Stephen R. Morse, a blogger hired by Republicans to be at the polls and who videotaped the confrontation, said the NBPP members blatantly used racial insults on would-be voters and other poll watchers, telling one man, “Cracker, you about to be ruled by a black man.”

Mr. Morse, a University of Pennsylvania alumnus, said he was “outraged” that the complaint was dismissed, saying he hoped Democrats would join Mr. Smith and Mr. Wolf in attempting to ensure that the incident “doesn’t become a partisan issue, but rather an issue of right vs. wrong.”

Chris Hill, national director of operations for a Gathering of Eagles, an organization dedicated to the support of U.S. troops, said the NBPP members visibly intimidated voters with racial slurs as they tried to enter the building.

Mr. Hill, a U.S. Army veteran who also served as a Philadelphia poll watcher for Republicans, said several voters at the location said they were afraid. He said the NBPP members tried to deny him access to the poll although he was a certified poll watcher, telling him, “White power don’t rule here.”
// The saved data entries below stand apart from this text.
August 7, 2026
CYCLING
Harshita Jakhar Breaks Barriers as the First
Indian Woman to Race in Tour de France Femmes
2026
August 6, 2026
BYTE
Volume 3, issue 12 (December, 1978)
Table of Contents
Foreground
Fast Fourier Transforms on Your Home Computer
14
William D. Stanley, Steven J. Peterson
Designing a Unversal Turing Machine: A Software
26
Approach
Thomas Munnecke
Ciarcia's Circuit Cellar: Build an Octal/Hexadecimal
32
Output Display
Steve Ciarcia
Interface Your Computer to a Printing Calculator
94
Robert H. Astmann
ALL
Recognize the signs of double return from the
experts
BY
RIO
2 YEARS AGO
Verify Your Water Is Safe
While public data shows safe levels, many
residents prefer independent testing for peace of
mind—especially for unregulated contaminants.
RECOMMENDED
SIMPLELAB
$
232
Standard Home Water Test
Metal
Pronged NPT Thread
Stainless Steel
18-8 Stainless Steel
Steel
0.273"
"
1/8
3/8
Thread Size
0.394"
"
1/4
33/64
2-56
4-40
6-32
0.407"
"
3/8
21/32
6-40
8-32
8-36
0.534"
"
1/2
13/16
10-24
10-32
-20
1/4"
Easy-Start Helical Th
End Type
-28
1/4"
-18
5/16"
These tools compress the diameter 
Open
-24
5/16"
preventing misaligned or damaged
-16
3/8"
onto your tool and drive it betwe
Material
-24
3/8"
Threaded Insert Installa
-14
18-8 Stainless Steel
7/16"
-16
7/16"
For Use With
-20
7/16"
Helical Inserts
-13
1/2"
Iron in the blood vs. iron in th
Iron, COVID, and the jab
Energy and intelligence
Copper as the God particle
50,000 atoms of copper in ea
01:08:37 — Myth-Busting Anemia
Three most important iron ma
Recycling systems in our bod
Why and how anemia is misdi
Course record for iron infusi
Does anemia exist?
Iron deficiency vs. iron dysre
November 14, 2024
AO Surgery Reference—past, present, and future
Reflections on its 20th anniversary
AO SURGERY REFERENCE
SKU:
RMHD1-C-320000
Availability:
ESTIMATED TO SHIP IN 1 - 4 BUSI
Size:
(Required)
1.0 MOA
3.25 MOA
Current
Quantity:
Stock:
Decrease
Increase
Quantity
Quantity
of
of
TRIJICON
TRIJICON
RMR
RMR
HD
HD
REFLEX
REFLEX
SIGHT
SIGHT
A Justice Department memo also says that a black couple, Larry and Angela Counts, both Republican poll watchers, told authorities they were scared, worried about their safety and concerned about leaving the polling place at the end of the day because of the actions of the NBPP members. Mrs. Counts said she wondered whether someone might “bomb the place” and Mr. Counts said the NBPP members called him a “race traitor,” the memo said.

U.S. District Judge Stewart Dalzell in Philadelphia entered default judgments against the NBPP members April 2 after ordering them to plead or otherwise defend themselves. They refused to appear in court or file motions in answer to the government’s complaint. Two weeks later, the judge ordered the Justice Department to file its motions for default judgments by May 1 — a ruling that showed the government had won its case.

The men also have not returned calls from The Times seeking comment.

On May 1, Justice sought an extension of time and during the tumultuous two weeks that followed the career front-line lawyers tried to persuade their bosses to proceed with the case.

The matter was even referred to the Appellate Division for a second opinion, an unusual event for a case that hadn’t even reached the appeals process.

Appellate Chief Diana K. Flynn said in a May 13 memo obtained by The Times that the appropriate action was to pursue the default judgment unless the department had evidence the court ruling was based on unethical conduct by the government.

She said the complaint was aimed at preventing the “paramilitary style intimidation of voters” at polling places elsewhere and Justice could make a “reasonable argument in favor of default relief against all defendants and probably should.” She noted that the complaint’s purpose was to “prevent the paramilitary style intimidation of voters” while leaving open “ample opportunity for political expression.”